▶ [Document extract]
•••••

Two studies in human breast cancer patients have shown that AKT activation is a negative predictor of response to hormone therapy in metastatic breast cancer patients (12) and short survival in nonmetastatic breast cancer patients treated with adjuvant tamoxifen (13). The PI3K/AKT/mTOR pathway, which is often up-regulated in breast cancer (14), therefore represents an attractive target for pharmacologic intervention with signal transduction inhibitors. Approaches to targeting these cell survival pathways have included either specific PI3K inhibitors, such as LY294002, or rapamycin analogues targeting mTOR, such as temsirolimus (CCI-779) or everolimus (RAD-001), both of which are currently under investigation (15, 16).

In vitro studies have shown that breast cancer cells might be particularly sensitive to mTOR inhibitors. In MCF-7 (wt) and MCF-7/Aro (transfected with aromatase gene) breast cancer cell lines, the combination of letrozole and everolimus showed a synergistic interaction in producing a maximal growth inhibition (15). These data suggest that a combined approach may prevent or delay the development of endocrine resistance and could significantly improve the therapeutic efficacy of currently available endocrine options. The efficacy of the combination of aromatase inhibitors with everolimus is currently being tested in several ongoing randomized trials in patients with endocrine-responsive breast cancer (17).

•••••

▶ [Supplied information]
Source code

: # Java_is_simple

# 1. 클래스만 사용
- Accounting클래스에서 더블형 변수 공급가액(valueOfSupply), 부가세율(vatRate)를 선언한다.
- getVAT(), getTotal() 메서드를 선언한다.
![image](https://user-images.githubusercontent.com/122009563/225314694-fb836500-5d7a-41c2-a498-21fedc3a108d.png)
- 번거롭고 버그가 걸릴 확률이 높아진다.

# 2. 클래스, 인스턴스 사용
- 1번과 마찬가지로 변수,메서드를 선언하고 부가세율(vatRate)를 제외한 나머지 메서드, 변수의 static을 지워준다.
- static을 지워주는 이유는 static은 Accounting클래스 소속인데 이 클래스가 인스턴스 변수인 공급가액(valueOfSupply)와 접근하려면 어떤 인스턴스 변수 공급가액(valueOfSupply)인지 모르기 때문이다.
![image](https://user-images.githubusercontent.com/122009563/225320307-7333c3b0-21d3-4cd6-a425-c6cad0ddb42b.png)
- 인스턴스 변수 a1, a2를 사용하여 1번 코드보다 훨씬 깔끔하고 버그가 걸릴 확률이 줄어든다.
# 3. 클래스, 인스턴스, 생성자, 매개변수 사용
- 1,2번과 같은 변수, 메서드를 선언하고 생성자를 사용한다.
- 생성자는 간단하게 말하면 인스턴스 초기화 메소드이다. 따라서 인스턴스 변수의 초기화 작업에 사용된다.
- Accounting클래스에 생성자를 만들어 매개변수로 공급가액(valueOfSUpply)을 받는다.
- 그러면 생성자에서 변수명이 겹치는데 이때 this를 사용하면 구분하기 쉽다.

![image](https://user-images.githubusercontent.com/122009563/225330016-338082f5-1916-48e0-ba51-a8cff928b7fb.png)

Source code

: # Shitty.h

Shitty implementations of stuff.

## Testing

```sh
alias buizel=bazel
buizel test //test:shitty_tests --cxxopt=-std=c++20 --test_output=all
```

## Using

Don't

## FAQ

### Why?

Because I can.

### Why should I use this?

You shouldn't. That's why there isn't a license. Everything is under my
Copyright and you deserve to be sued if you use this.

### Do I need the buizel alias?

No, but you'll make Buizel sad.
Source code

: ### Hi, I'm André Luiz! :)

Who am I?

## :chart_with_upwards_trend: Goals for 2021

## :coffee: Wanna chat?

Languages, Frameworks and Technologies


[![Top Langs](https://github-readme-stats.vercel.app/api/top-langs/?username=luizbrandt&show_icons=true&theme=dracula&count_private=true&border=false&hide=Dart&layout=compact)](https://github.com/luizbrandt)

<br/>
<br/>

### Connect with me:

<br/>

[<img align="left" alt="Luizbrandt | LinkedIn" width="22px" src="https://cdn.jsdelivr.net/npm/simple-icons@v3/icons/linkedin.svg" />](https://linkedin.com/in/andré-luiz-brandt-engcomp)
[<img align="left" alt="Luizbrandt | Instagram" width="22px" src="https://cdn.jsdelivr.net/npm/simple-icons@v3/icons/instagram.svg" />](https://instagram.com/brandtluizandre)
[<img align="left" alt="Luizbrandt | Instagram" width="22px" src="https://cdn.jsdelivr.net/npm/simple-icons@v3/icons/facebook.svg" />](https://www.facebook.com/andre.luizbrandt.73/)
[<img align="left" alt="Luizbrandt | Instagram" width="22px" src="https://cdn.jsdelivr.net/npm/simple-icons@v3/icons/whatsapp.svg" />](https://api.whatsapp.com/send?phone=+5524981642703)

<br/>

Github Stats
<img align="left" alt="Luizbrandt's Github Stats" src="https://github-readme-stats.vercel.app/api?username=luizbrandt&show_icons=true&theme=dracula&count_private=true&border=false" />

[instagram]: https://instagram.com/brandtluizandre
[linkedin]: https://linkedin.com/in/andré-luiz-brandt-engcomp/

•••••

Answer from the breast cancer text:
1. What does AKT activation predict in metastatic breast cancer patients?
2. Which two cell lines showed synergy between letrozole and everolimus?
3. Which drug is named as a specific PI3K inhibitor?
The entries are not needed here.

1. A negative response to hormone therapy.
2. MCF-7 (wt) and MCF-7/Aro.
3. LY294002.